Epilogue: Live Not by Lies1
For who to dumb Forgetfulness a prey,
This pleasing anxious being e'er resign'd,
Left the warm precincts of the cheerful day,
Nor cast one longing, ling'ring look behind?
On some fond breast the parting soul relies,
Some pious drops the closing eye requires;
Ev'n from the tomb the voice of Nature cries,
Ev'n in our ashes live their wonted fires.
Thomas Gray, Elegy Written in a Country Churchyard
I.
Near Pripyat
Ukrainian Soviet Federated Socialist Republic
1989
The guard took his job seriously, for the optimism of Glasnost made things more difficult in some ways, and German Greens, British reporters, American tourists, for God’s sake, felt entitled to barge right up to the security fence.
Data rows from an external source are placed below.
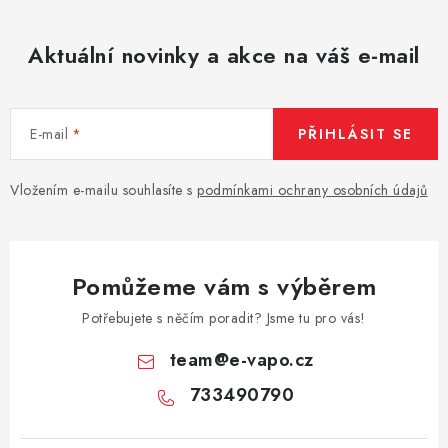
Aktuální novinky a akce na váš e-mail
E-mail
PŘIHLÁSIT SE
Vložením e-mailu souhlasíte s
podmínkami ochrany osobních údajů
Pomůžeme vám s výběrem
Potřebujete s něčím poradit? Jsme tu pro vás!
team
@
e-vapo.cz
733490790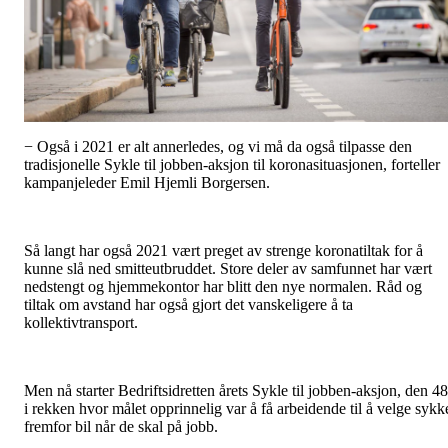
− Også i 2021 er alt annerledes, og vi må da også tilpasse den
tradisjonelle Sykle til jobben-aksjon til koronasituasjonen, forteller
kampanjeleder Emil Hjemli Borgersen.
Så langt har også 2021 vært preget av strenge koronatiltak for å
kunne slå ned smitteutbruddet. Store deler av samfunnet har vært
nedstengt og hjemmekontor har blitt den nye normalen. Råd og
tiltak om avstand har også gjort det vanskeligere å ta
kollektivtransport.
Men nå starter Bedriftsidretten årets Sykle til jobben-aksjon, den 48
i rekken hvor målet opprinnelig var å få arbeidende til å velge sykk
fremfor bil når de skal på jobb.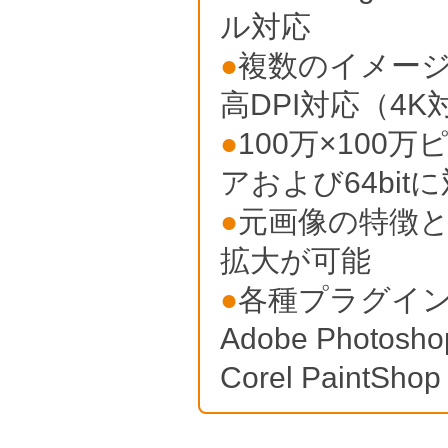
ル対応
●
複数のイメー
高DPI対応（4K
●
100万×100
アおよび64bi
●
元画像の特徴
拡大が可能
●
各種プラグインに対
Adobe Photoshop
Corel PaintShop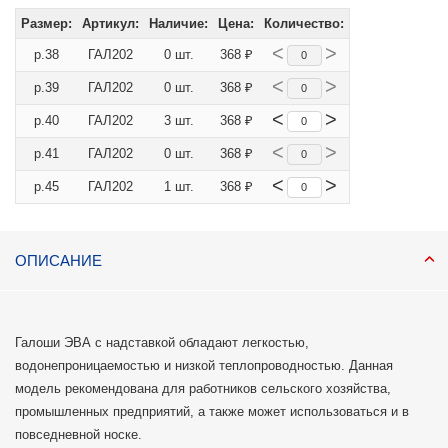
Размер:
Артикул:
Наличие:
Цена:
Количество:
<
>
р.38
ГАЛ202
0 шт.
368 ₽
<
>
р.39
ГАЛ202
0 шт.
368 ₽
<
>
р.40
ГАЛ202
3 шт.
368 ₽
<
>
р.41
ГАЛ202
0 шт.
368 ₽
<
>
р.45
ГАЛ202
1 шт.
368 ₽
ОПИСАНИЕ
Галоши ЭВА с надставкой обладают легкостью,
водонепроницаемостью и низкой теплопроводностью. Данная
модель рекомендована для работников сельского хозяйства,
промышленных предприятий, а также может использоваться и в
повседневной носке.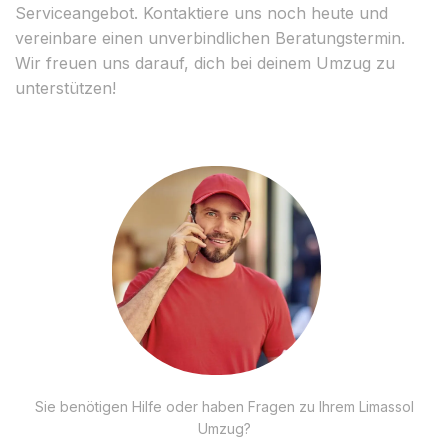
Serviceangebot. Kontaktiere uns noch heute und
vereinbare einen unverbindlichen Beratungstermin.
Wir freuen uns darauf, dich bei deinem Umzug zu
unterstützen!
Sie benötigen Hilfe oder haben Fragen zu Ihrem Limassol
Umzug?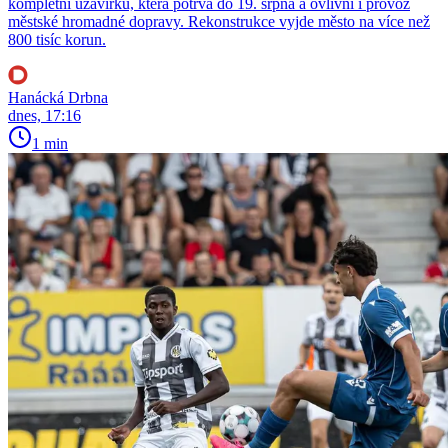
kompletní uzavírku, která potrvá do 19. srpna a ovlivní i provoz
městské hromadné dopravy. Rekonstrukce vyjde město na více než
800 tisíc korun.
Hanácká Drbna
dnes, 17:16
1 min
Not a bad problem to have, he thought, for German beer, British music (the guard was especially fond of Motorhead), and American cigarettes made their way east with the new openness.
“What the fuck?”
His companion pointed toward the interior of the exclusion zone, and the guard turned to watch, his mouth agape. The newcomer carried an empty bag over one arm, its contents dumped near the hottest section of the reactor where none could withstand the radiation, and had the guard known what the bag contained, or the journey that it had taken to reach the exclusion zone, he could scarcely have been more surprised. Rupert Holmes stumbled to one knee, and though his skin was red and blistered from the radiation burns, he smiled with quiet satisfaction.
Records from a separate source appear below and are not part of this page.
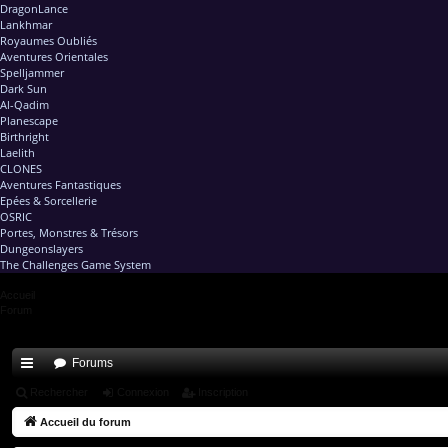
DragonLance
Lankhmar
Royaumes Oubliés
Aventures Orientales
Spelljammer
Dark Sun
Al-Qadim
Planescape
Birthright
Laelith
CLONES
Aventures Fantastiques
Epées & Sorcellerie
OSRIC
Portes, Monstres & Trésors
Dungeonslayers
The Challenges Game System
Accueil
Forum
Forums
ac
Rechercher
Connexion
Inscription
co
Accueil du forum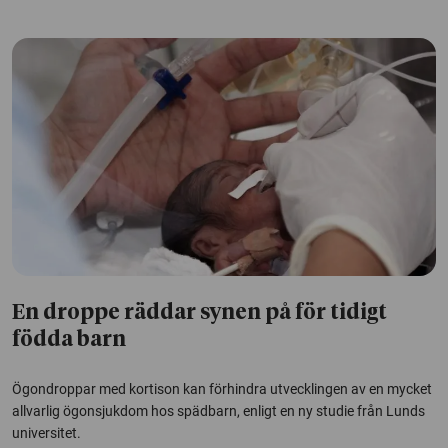
En droppe räddar synen på för tidigt
födda barn
Ögondroppar med kortison kan förhindra utvecklingen av en mycket
allvarlig ögonsjukdom hos spädbarn, enligt en ny studie från Lunds
universitet.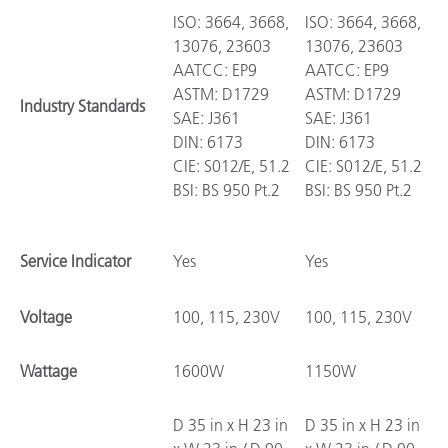
ISO: 3664, 3668,
ISO: 3664, 3668,
13076, 23603
13076, 23603
AATCC: EP9
AATCC: EP9
ASTM: D1729
ASTM: D1729
Industry Standards
SAE: J361
SAE: J361
DIN: 6173
DIN: 6173
CIE: S012/E, 51.2
CIE: S012/E, 51.2
BSI: BS 950 Pt.2
BSI: BS 950 Pt.2
Service Indicator
Yes
Yes
Voltage
100, 115, 230V
100, 115, 230V
Wattage
1600W
1150W
D 35 in x H 23 in
D 35 in x H 23 in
“I think this is far enough,” he said. “Perhaps there’s magic left in that old castle, but he has a new grave now, and no one will risk digging up the bones from their resting place. You can shoot me if you like, but my time is short no matter what.”
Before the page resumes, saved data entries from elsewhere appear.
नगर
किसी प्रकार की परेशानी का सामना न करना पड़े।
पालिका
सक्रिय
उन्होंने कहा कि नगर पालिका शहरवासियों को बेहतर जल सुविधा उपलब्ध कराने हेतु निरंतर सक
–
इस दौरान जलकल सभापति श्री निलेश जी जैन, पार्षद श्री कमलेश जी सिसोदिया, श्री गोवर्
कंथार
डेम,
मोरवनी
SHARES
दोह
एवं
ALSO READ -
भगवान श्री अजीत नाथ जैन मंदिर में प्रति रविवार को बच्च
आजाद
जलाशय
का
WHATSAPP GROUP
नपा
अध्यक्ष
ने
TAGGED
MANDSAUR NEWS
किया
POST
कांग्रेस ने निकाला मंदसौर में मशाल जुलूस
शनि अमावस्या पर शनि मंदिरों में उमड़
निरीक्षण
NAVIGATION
The guards notified an officer, and though the ensuing calls stirred a brief panic in Moscow, the Politburo ruled against a formal protest to London. The spy – if that was what he had been – was clearly mad, for nothing of importance could be gained by his journey into the exclusion zone, and in the end, they simply buried him where he had fallen, the unknown occupant of a lead-lined coffin so heavy that a crane was required to lower it into the grave.
II.
London
They were detained in Warsaw and again in Bonn, but Archie Spencer and Evangeline Morris worked their magic, and within a week, they were free. Now, Katrina wandered the old cemetery, breathing the autumn air. “He needs a sponsor, but our deserter’s application for political asylum will go through quite easily. A shame that you’re leaving for America – I think he fancies you.” Albert Bud knew no Dutch and perhaps fifty words of English, but the idea was enchanting. She had hoped to leave Europe behind forever, but Imperial College had offered her a spot at their School of Medicine –
A mangy dog emerged from the bushes and approached tentatively, head down but wagging its tail. It needed a bath, and God only knew what kind of parasites it carried, but it nuzzled her leg, surprisingly fearless, as Katrina held out a hand. Sometimes you have to jump in and swim.
She kept the dog.
III.
Romania
December 25, 1989
The Revolution had spread across the country, and when the Securitate could no longer maintain order, he fled from Bucharest to Snagov and boarded a helicopter for Târgoviște. He had a final moment of hope as the fighter jets flew past, but his heart sank as he listened to the radio chatter. They aren’t here to save us, Nicolae Ceausescu thought. They’re forcing us to land.
The trial was a brief affair, and though no one could agree on the numbers, Mihai Suta argued that it hardly mattered whether he had murdered a million or only a thousand – either way, justice needed to be done. The deposed president paid little attention to the colonel, for his own eyes were upon a couple at the back of the room – the man with the heavy mustache and the beautiful woman with dark curls. He argued his own case for an hour, his eyes upon the man, and when Ceausescu was finished, the tribunal sentenced him to death, as he had expected. No matter, he thought. Someday, I will be remembered as a martyr to the Revolution. As he was moved to the block wall, he scanned the onlookers for the man and woman, certain that they were watching. Ceausescu hoped for the chance to make a final speech, but the rifles were raised as his handlers moved away, and after an instant of pain, it was over.
In the following weeks, the new government found a curious set of records among the flotsam and jetsam of the Presidential Palace, and a team of soldiers (Colonel Mihai Suta politely declined an offer to command the expedition) was sent into the mountains. The castle was easy to find, for its shattered bones held no further sway over time and space, and its power to mislead was vanquished. They crawled over the ruins and though the stones were scorched, grass grew in the flagstones of the courtyard, within the broken rubble of the walls, and on the plateau outside. It was, perhaps, the old castle’s final trick, for by all appearances, no battle had taken place for a hundred years.
No one knew what became of the man and woman.